The 3Dpedia of stuff

If you are looking at a famous painting in a museum more likely than not you are looking at a copy. The replica albeit very accurate high definition copy of the original is not the original. Some museums choose to put replicas up to safeguard the work of the master from theft and all the grime and pollution millions of visitors generate through their sweat, breath, cameras and selfie sticks.

A while ago the John K. La Rue (JKL) museum of Telephony was destroyed in one of the worst wildfires of the summer raged across San Andreas California. According to Gizmondo the museum contained thousands of telephones, telephone switching boards and other antique equipment, dating from the late 1800s to the present.  This fire will prevent future generations from being able to admire and learn from the destroyed items

What if the equipment at the JKL could have been replicated at other museums around the world? In order to recreate anything one must have a blueprint for the object, the ability to manufacture the components that go into the making of that object and the skill and talent to bring the separate components into a finished product.

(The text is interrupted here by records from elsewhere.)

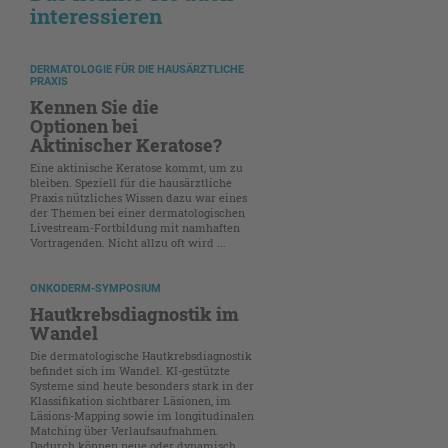
interessieren
DERMATOLOGIE FÜR DIE HAUSÄRZTLICHE
PRAXIS
Kennen Sie die
Optionen bei
Aktinischer Keratose?
Eine aktinische Keratose kommt, um zu
bleiben. Speziell für die hausärztliche
Praxis nützliches Wissen dazu war eines
der Themen bei einer dermatologischen
Livestream-Fortbildung mit namhaften
Vortragenden. Nicht allzu oft wird ...
ONKODERM-SYMPOSIUM
Hautkrebsdiagnostik im
Wandel
Die dermatologische Hautkrebsdiagnostik
befindet sich im Wandel. KI-gestützte
Systeme sind heute besonders stark in der
Klassifikation sichtbarer Läsionen, im
Läsions-Mapping sowie im longitudinalen
Matching über Verlaufsaufnahmen.
Dadurch können neue oder dynamisch ...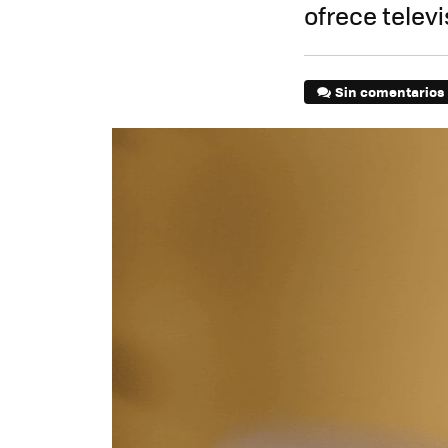
ofrece telev
Sin comentarios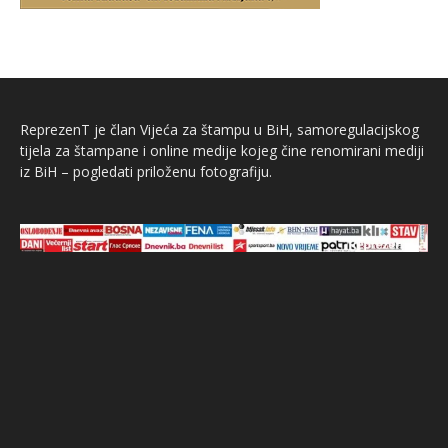
ReprezenT je član Vijeća za štampu u BiH, samoregulacijskog
tijela za štampane i online medije kojeg čine renomirani mediji
iz BiH – pogledati priloženu fotografiju.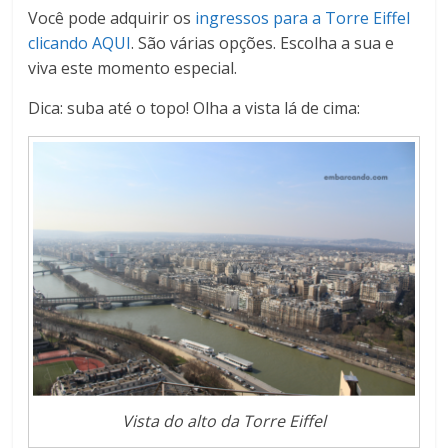
Você pode adquirir os
ingressos para a Torre Eiffel
clicando AQUI
. São várias opções. Escolha a sua e
viva este momento especial.
Dica: suba até o topo! Olha a vista lá de cima:
Vista do alto da Torre Eiffel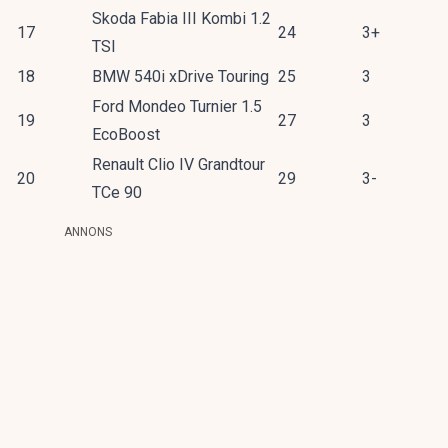
Skoda Fabia III Kombi 1.2
17
24
3+
TSI
18
BMW 540i xDrive Touring
25
3
Ford Mondeo Turnier 1.5
19
27
3
EcoBoost
Renault Clio IV Grandtour
20
29
3-
TCe 90
ANNONS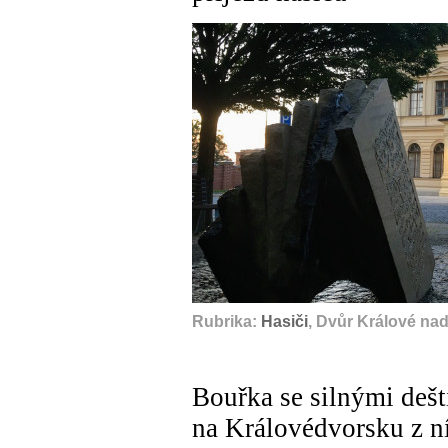
Rubrika:
Hasiči
, Dvůr Králové na
Bouřka se silnými dešt
na Královédvorsku z ní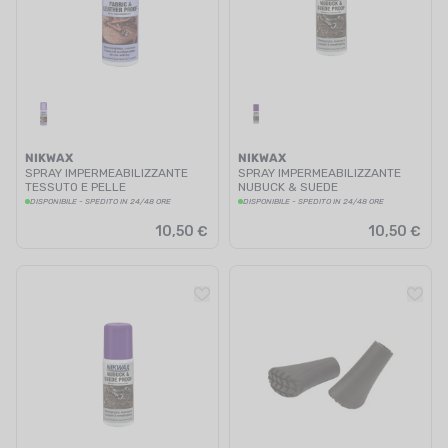
NIKWAX
NIKWAX
SPRAY IMPERMEABILIZZANTE
SPRAY IMPERMEABILIZZANTE
TESSUTO E PELLE
NUBUCK & SUEDE
DISPONIBILE - SPEDITO IN 24/48 ORE
DISPONIBILE - SPEDITO IN 24/48 ORE
10,50 €
10,50 €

Blueprints. We tend to be tidy individuals, cleaning and clearing those items we no longer think we intend to make use of. Even if we do not physically destroy a schematic, unused schematics tend to end up in areas susceptible to extremes of humidly and temperature that severely shorten the life of the material they are documented on. When companies up or downsize, filing cabinets of “old” stuff end up in the landfill. Even for those items that have had many revisions, prior incarnations tend to get lost when they are replaced.  Companies could be encouraged to submit blueprints of products to secure repositories that would ensure that blueprints and manufacturing instructions are not released unless the copyright holder decides otherwise, provide versioning, and ensures that eventually prosperity has a chance to learn from them.

Manufacture. It seems that 3D printing is able to handle any material. With 3D printing it is possible to print just a single unit without the need to rig up an entire factory floor. As 3D printers become more adapt at overlaying different materials within the same process, compound prints can be created quickly and efficiently. While the manufacturing process itself would be different that used originally, the overall inputs, processes and outputs would be mimicked. Safety would have to prevail, for example materials such as asbestos would be replaced with health and environment friendly substitutes.

Understanding. Older equipment tends to be simpler to understand and assemble because miniaturisation had not set in, our expectation from the equipment was limited and our knowledge of the technology at the time was considerably less complex than it is today. It is far easier to understand and assemble a Motorola DynaTAC 8000X phone than the latest iPhone.  It be a great engineering project for a 12 year old hobbyist to build his own (functional) version of the phone.

Knowhow. Armed with the ingredients (components) and the instructions (blueprints) professionals and hobbyists would have no difficulty in recreating the item. Adapting from open source, one would expect improvements to the manufacturing techniques and ideas that take such products into areas no one would have imagined before. IT, engineering,  science and art buffs of all ages working on their own, within user groups or within an educational framework would be able to improve on the items adding bells and whistles. Imagine an incarnation of a Ford Model T that runs on electricity (with an optional modules to give it that authentic sound and rattle the vehicle when in motion).

According to Wikipedia as of 2013, at least 63 Apple I computers have been confirmed to exist. Only six have been verified to be in working condition. If schools and museums all around the globe could have a functional unit, students could get a look at Steve Wozniak’s baby that gave rise to the Apple we know today. And owners of the original kit and the market for originals would benefit through exposure. Replicas of the Mona Lisa and Leonardo’s Codex have in no way dampened the price of the original, on the contrary greater exposure enhances their value.